Ma confession brûlante : cette nuit lesbienne au château qui m’a fait jouir comme jamais

J’avais le cœur qui battait à cent à l’heure, essoufflée contre la porte de ma chambre. Euh… Corinne m’attendait dans le lit, ses seins lourds qui tressautent quand elle se redresse. Le drap glisse sur son ventre, jusqu’au nombril. Ses jambes musclées s’écartent un peu, comme pour m’inviter. J’ai senti la chaleur monter direct, malgré Inès qui m’avait fait flipper tout à l’heure avec son regard innocent.

« Non, Patricia, j’en peux plus… » qu’elle murmure, la voix pâteuse. Mais je m’agenouille déjà, j’arrache le drap. Mes lèvres effleurent ses mollets, remontent sur l’intérieur des cuisses. La peau si douce là, chaude, un peu salée de sueur. J’approche de son aine, l’odeur de sa chatte m’envahit – musquée, entêtante, celle de la nuit dernière encore.
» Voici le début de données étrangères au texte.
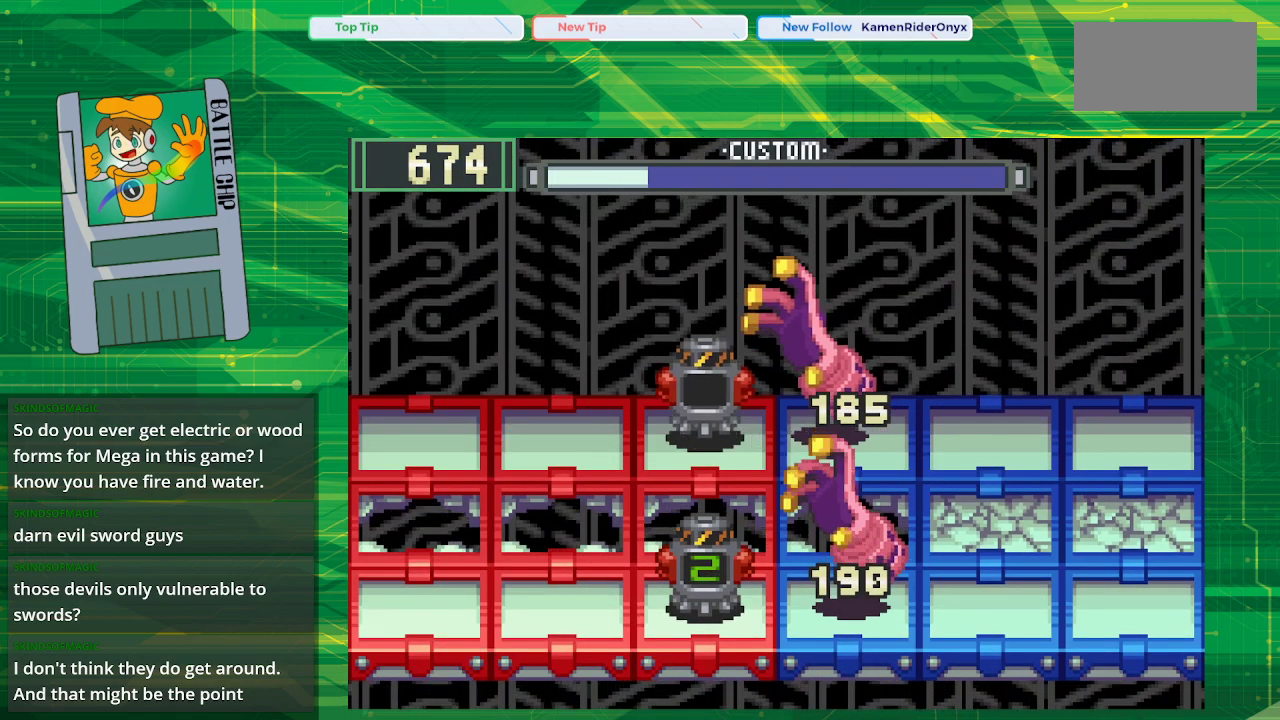
{"buttons": [], "events": [[367, "B", "down"], [500, "B", "up"]]}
Du bout de la langue, j’écarte ses poils bruns, je trouve sa fente sèche au début. Je lèche doucement, titille son clito. Elle gémit, « hmmm… », ses cuisses tremblent.

La tension qui monte dans la chambre

Je accélère, je suce, je vrille la langue dedans. Bientôt, ça coule, sa mouille chaude qui inonde ma bouche, goût légèrement acide, addictif. « Oh putain… oui… » qu’elle halète enfin. Ses hanches roulent, elle agrippe mes cheveux, tire fort. Je glisse deux doigts dedans, je les fais aller-retour, je sens ses parois se contracter. Elle crie, son corps se tend, et bam, elle jouit violemment, son jus qui gicle un peu sur mon menton. Odeur plus forte maintenant, de sexe pur.

Je recule, essoufflée, je m’assois au pied du lit. Mes cuisses s’écartent toutes seules. « Regarde-moi… » je souffle. Mes doigts frôlent mon clito gonflé, sensible à mort. L’autre main plonge dans ma chatte trempée, trois doigts qui rentrent easy. Je presse ma paume sur mon bouton, je secoue vite, mes hanches qui claquent en rythme. « Aah… c’est bon… » Mes seins ballottent, je pince mes tétons durs, ça picote jusqu’en bas. Corinne me fixe, essoufflée elle aussi. Je jouis fort, un cri rauque, mon corps qui convulse, la sueur qui perle partout.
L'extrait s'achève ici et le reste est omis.